UCalgary employees have access to many support resources. If you have been affected by workforce reductions, take a look at the list of resources below to find something that is right for you.
- Change and Personal Resilience — next sessions Dec. 4, Jan. 16 and Feb. 5
- Building Personal Resilience — next sessions Dec. 12, Jan. 28 and Jan. 28
- Building Resilience 2.0 — next session Dec. 16
Experiencing Job Loss | Homewood Health PDF
Even though it does not make it easier, it is helpful to understand normal reactions during the early stages after learning this news, and to consider some steps that can help strengthen your ability to cope during this time.
Surviving Layoffs and Terminations | Homewood Health PDF
An important step in dealing with recent workplace changes will be recognizing your personal reactions to the news and any resulting changes impacting your role and job responsibilities.
Assisting a Colleague in Distress | Staff Wellness web resource
Faculty and staff play an important role in supporting each other's mental health and well-being. Learn to recognize common signs of distress and how you can offer assistance to a colleague in distress.
LinkedIn Learning for Employees
Supporting Those Affected by Layoffs and Termination | Homewood Health PDF
After layoffs or terminations affecting your staff and workplace, your employees may react in various ways depending on the scale of the job loss and the number of employees or teams that have been impacted.
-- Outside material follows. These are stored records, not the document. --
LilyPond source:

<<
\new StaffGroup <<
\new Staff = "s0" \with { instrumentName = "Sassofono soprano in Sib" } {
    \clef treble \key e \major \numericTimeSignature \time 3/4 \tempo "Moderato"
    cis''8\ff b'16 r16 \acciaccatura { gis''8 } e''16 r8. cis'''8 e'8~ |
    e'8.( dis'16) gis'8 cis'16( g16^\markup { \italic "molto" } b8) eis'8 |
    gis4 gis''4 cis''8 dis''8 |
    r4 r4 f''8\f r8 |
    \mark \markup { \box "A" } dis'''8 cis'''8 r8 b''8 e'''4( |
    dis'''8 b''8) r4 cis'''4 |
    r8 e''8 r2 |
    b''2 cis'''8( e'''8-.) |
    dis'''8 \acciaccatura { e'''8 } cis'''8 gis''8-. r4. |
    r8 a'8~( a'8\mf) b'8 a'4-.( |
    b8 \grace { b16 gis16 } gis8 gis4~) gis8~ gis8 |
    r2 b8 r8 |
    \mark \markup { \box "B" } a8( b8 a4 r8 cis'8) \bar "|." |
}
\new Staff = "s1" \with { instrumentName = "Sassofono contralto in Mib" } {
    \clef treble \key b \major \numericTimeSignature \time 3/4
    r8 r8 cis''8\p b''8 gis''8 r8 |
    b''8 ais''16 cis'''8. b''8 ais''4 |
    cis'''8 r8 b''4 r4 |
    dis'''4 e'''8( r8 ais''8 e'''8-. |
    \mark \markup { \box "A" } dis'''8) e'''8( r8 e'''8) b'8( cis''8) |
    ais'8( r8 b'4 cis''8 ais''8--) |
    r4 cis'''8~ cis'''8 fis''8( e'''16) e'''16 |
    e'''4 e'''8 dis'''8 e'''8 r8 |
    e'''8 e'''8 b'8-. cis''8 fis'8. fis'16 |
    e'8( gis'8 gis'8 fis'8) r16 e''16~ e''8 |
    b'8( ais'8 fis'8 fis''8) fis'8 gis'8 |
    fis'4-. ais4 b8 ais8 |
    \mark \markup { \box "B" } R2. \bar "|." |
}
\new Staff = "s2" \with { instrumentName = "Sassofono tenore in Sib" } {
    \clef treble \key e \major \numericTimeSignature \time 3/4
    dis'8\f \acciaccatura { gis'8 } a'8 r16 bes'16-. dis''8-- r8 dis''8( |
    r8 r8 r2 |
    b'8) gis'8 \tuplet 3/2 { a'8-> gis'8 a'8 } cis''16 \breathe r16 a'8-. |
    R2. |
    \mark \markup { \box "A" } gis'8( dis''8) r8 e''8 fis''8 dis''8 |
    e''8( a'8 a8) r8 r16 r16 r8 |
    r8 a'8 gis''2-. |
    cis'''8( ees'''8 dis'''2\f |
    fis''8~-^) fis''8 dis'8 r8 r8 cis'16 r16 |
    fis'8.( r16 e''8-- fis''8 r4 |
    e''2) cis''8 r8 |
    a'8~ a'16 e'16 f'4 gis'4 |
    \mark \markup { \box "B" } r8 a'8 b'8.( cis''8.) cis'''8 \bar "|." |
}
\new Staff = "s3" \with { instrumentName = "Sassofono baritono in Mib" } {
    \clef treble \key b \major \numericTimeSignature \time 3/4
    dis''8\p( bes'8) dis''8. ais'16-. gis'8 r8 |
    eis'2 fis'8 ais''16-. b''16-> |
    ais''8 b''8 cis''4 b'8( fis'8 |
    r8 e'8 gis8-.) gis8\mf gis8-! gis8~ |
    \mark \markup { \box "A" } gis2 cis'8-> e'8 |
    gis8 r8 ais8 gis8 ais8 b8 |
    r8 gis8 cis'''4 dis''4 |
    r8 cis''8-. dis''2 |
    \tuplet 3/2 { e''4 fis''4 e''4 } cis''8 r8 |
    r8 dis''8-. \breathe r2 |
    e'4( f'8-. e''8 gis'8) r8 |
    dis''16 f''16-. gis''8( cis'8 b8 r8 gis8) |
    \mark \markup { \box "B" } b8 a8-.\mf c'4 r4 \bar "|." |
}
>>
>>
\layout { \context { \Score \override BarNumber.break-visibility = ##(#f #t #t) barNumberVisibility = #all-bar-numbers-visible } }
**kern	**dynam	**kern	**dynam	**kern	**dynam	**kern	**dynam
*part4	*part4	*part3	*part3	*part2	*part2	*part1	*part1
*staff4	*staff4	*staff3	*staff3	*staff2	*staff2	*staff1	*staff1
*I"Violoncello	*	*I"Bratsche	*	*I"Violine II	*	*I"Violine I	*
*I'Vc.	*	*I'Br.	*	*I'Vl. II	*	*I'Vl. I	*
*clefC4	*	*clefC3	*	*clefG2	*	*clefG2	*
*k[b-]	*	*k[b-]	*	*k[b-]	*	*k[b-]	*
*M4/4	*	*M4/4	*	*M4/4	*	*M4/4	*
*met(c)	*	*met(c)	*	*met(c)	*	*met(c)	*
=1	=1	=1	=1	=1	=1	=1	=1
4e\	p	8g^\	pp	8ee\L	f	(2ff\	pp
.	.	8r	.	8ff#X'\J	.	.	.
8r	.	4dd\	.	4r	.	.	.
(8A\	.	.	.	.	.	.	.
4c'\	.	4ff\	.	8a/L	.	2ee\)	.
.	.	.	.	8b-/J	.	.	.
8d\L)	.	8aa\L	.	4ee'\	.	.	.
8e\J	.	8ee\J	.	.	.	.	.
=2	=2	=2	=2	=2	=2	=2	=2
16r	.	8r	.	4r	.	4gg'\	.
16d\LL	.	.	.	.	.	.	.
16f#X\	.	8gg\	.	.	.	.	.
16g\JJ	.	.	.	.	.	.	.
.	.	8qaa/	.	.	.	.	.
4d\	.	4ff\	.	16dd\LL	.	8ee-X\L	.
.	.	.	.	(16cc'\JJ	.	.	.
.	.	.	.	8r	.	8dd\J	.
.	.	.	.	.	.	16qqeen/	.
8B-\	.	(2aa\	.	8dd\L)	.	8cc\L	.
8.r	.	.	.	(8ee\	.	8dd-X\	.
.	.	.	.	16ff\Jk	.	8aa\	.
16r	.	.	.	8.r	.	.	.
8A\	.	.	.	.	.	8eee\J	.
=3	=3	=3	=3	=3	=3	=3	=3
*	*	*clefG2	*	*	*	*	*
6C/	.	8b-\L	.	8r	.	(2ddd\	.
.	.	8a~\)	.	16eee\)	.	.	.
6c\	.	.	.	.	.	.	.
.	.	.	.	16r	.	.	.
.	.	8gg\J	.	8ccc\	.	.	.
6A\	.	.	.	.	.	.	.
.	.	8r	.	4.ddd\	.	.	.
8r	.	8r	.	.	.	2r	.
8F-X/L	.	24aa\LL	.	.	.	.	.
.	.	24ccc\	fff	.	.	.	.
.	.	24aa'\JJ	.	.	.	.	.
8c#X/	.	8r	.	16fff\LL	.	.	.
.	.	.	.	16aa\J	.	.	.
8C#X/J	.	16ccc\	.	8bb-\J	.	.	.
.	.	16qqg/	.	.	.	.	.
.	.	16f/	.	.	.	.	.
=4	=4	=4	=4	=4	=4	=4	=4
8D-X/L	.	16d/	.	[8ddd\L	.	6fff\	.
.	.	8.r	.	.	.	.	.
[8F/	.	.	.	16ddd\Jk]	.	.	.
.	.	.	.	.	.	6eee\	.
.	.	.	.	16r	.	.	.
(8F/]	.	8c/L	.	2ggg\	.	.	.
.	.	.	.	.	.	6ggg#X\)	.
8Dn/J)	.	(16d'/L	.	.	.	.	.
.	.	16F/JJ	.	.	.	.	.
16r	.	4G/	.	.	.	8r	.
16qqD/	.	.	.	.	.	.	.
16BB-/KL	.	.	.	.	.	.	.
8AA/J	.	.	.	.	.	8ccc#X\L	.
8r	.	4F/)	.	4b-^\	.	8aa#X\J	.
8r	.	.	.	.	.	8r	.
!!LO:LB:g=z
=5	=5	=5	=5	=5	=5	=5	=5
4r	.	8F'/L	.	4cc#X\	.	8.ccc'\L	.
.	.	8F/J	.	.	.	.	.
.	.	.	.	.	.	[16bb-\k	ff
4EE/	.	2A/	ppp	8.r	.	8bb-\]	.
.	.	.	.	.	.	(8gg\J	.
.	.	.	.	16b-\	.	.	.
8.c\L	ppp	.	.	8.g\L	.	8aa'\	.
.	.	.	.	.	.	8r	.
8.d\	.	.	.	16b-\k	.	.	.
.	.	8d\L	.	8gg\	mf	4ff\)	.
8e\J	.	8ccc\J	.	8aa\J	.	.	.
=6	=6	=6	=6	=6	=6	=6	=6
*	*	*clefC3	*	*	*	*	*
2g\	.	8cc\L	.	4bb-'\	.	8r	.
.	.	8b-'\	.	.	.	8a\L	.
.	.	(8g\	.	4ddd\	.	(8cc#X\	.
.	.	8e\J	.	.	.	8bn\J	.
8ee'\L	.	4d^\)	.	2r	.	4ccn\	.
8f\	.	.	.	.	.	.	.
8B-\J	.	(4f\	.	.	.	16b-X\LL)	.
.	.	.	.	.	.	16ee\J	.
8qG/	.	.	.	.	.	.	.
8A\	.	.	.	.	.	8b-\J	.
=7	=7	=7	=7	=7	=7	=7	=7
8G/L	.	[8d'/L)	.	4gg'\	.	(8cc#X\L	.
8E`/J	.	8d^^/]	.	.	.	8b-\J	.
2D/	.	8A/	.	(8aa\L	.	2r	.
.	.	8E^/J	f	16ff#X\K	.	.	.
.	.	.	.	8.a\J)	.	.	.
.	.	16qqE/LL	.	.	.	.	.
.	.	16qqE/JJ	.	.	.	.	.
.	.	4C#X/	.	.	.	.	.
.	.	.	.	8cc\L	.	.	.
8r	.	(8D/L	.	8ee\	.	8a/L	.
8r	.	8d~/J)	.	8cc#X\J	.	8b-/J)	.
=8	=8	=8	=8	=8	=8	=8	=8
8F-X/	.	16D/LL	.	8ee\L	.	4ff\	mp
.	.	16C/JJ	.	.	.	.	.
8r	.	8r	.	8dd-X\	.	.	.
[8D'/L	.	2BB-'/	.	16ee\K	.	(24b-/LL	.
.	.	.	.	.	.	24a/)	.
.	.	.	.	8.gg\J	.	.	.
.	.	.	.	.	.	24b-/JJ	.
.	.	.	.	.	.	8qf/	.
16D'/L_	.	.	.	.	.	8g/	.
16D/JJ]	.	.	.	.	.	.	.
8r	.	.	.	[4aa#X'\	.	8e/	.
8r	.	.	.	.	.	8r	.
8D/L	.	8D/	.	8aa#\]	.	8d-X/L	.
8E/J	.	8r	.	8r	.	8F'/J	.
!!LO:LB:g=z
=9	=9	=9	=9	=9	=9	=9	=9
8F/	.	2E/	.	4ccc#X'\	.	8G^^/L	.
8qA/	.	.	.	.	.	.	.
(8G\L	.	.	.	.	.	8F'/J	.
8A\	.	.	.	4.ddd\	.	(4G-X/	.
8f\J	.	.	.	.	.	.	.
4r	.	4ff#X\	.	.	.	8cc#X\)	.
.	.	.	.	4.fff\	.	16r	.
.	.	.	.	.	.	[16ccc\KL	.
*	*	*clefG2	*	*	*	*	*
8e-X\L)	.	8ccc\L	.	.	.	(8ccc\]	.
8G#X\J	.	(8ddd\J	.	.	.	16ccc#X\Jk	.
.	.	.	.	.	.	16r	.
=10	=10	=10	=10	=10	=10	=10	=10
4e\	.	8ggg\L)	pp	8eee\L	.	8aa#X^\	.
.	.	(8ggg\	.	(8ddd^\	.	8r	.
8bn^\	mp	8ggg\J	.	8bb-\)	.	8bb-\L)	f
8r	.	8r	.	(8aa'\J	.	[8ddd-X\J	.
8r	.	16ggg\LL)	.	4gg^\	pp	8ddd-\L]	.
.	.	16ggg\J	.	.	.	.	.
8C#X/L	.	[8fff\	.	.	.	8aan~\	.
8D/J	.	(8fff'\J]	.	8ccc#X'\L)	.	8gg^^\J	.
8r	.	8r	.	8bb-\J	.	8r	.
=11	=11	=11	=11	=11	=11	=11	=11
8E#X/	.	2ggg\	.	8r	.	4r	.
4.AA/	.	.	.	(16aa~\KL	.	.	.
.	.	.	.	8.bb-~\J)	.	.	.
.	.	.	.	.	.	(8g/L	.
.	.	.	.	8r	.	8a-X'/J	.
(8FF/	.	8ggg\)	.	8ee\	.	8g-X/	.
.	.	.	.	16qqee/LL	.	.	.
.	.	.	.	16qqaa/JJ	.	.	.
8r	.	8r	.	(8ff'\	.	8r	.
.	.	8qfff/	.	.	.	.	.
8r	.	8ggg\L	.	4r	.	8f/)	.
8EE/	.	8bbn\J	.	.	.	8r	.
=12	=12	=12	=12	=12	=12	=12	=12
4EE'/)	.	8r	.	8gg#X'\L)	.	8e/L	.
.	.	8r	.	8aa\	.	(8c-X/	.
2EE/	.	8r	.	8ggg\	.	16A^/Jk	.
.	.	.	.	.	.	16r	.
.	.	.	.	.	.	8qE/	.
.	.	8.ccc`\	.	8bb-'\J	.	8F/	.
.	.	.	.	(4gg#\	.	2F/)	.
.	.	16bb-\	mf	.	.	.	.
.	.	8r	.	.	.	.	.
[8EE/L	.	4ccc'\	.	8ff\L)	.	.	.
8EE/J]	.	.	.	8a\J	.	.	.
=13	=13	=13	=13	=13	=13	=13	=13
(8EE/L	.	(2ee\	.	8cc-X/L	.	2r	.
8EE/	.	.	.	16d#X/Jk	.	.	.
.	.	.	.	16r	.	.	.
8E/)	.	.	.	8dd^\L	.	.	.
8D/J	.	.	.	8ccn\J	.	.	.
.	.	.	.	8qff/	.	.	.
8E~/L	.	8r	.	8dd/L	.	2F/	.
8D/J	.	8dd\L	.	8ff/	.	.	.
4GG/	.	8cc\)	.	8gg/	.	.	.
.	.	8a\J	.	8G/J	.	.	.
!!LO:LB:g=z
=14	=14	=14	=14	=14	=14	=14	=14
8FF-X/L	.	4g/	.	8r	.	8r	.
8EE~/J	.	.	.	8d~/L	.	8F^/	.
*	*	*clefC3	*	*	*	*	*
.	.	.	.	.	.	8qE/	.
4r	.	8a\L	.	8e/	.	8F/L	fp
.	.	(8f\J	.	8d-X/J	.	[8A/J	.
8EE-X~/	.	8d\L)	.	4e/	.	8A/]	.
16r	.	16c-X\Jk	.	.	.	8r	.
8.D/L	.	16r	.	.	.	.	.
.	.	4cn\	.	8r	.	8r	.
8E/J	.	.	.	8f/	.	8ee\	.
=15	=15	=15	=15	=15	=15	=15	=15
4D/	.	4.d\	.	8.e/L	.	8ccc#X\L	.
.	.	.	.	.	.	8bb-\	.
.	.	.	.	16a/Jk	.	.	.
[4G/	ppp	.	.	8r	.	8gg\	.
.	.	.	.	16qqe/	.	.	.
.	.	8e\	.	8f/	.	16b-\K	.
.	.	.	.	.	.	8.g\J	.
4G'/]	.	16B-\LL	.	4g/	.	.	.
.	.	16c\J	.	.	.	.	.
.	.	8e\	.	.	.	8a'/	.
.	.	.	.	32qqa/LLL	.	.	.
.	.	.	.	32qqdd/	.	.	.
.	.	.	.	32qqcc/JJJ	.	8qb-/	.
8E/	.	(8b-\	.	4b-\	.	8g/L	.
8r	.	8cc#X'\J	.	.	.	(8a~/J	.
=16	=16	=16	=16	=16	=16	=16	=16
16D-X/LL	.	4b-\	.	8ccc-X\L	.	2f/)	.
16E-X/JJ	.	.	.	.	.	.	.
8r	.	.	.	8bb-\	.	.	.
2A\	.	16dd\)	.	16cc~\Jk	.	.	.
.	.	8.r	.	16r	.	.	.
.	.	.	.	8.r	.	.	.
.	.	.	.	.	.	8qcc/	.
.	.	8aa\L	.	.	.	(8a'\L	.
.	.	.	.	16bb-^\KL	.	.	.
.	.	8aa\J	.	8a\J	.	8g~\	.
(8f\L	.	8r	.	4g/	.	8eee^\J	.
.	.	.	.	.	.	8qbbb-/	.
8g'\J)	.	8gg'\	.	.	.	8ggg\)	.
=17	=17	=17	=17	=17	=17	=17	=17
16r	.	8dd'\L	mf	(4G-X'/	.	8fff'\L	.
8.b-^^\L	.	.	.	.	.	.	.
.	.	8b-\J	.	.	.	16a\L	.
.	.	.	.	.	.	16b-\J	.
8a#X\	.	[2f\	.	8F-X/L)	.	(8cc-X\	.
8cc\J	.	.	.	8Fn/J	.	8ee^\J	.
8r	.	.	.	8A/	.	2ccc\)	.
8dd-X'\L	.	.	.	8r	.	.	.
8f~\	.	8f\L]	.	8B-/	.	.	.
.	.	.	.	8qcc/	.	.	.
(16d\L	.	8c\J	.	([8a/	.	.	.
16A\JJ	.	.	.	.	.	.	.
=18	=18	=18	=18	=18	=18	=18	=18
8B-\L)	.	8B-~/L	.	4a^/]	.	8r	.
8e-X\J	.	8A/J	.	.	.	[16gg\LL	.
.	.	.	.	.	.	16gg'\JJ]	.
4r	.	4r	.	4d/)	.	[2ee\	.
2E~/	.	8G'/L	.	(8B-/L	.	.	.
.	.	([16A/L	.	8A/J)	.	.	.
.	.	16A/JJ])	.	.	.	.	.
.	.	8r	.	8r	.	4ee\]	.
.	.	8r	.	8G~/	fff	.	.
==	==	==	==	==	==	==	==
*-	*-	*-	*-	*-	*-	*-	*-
Self-Care Considerations Following Layoffs | Homewood Health PDF
Your reactions and self-care strategies are important for managing post-layoff stress as it relates to your management role and transitioning towards a "new normal" within your workplace.
Mental Health Support Following Critical Incidents | Staff Wellness web resource
After a critical incident, leaders can play a significant role to reduce distress and help direct individuals to the appropriate on and off-campus resources for consultation and support.